Sunday, January 31, 2010

Community helping the community, ala YouTube

The video generation is taking hold in the OpenSolaris community. Recently, Michelle Knight, a self-described general lunatic, asked for help on the OpenSolaris ZFS forum. But quite unlike most folks who get help and quietly wander away, or (hopefully) post a summary for posterity, she made a video describing what she learned and posted to YouTube. Very cool. Well done, Michelle!

Wednesday, January 27, 2010

Magic Mouse and Ring Finger Solution

I use an Apple Magic Mouse and really do love it. I use Adobe InDesign CS4 for writing technical documents. I also have a ring finger. Each of these things works well by itself. Together, they don't work well. This is a typical systems engineering problem.
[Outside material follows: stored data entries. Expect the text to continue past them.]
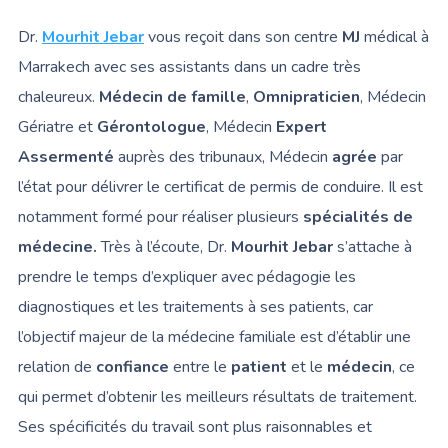
Dr.
Mourhit Jebar
vous reçoit dans son centre
MJ
médical à
Marrakech avec ses assistants dans un cadre très
chaleureux.
Médecin de famille
,
Omnipraticien
, Médecin
Gériatre et
Gérontologue
, Médecin
Expert
Assermenté
auprès des tribunaux, Médecin
agrée
par
l’état pour délivrer le certificat de permis de conduire.
Il est
notamment formé pour réaliser plusieurs
spécialités de
médecine.
Très à l’écoute, Dr.
Mourhit Jebar
s’attache à
prendre le temps d’expliquer avec pédagogie les
diagnostiques et les traitements à ses patients, car
l’objectif majeur de la médecine familiale est d’établir une
relation de
confiance
entre le
patient
et le
médecin
, ce
qui permet d’obtenir les meilleurs résultats de traitement.
Ses spécificités du travail sont plus raisonnables et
Each part works as designed, but together they don't work well.
Now you are probably wondering why these three things don't work together - millions of people use mice, thousands of writers use InDesign, and almost all of the people on Earth have ring fingers. Let me explain.

  1. The Magic Mouse is so very, very cool because the entire surface is touch sensitive. It is very easy to use and allows you do things you could never do before with a mouse. For instance, many mice have had a little scroll wheel and OSes are designed to use the scroll wheel movement to scroll up and down inside a window. Some mice have little trackballs that allow you to scroll left or right, too. The Magic Mouse is almost like giving your fingers a trackpad on top of the mouse. Implementing a multiple button click function is simply a matter of the programming that determines where your finger is when you press. Very cool. Very habit forming. In just a few short weeks, my hand is already forgetting how to use older mice.
  2. Adobe InDesign is a very powerful publishing product. I've been using FrameMaker since 1987 and find that InDesign has many of the features I've use in FrameMaker, but is even more powerful and flexible. One of the interesting concepts in InDesign is the pasteboard. Your document sits atop the pasteboard. If you want to move a frame, text, image, or other object out of your document quickly, but without deleting the object, then you can just slide it over to the pasteboard beside the page. Only the objects on the page are printed or exported to PDF, so you can use the pasteboard to keep your miscellaneous collection of stuff very easily. The pasteboard is larger than your page, and by default adds about 8 inches to each side of your document. This means that your pasteboard for a letter sized document is around 24 inches wide. Since my screen is not 24 inches wide (is Santa listening? I'll be a good boy) the windows I use have horizontal scroll bars. For the most common case, the page is in the center of the scroll bar. I've spent a few hours trying to figure out how to make the pasteboard thinner, but none of the tricks work.
  3. My ring finger has a tendency to rest on the right side of the mouse while my index and middle fingers wander about the mouse top and click.
OK, so now you should be able to recognize the problem. My ring finger is interpreted by the Magic Mouse to do a horizontal scroll and InDesign extends the scrolling area by 60%, most of which is area I rarely use. In other words, while I'm working away, I get suddenly scrolled off into the blank area of the pasteboard. Since the document is in the middle, I have to scroll back to the center, which is harder to do than scrolling full left or full right.
The solution I've found is to put a small bit of painter's tape over the area where my ring finger rests. I could have used duct tape, and that would make a good joke, but I prefer the painters tape for now.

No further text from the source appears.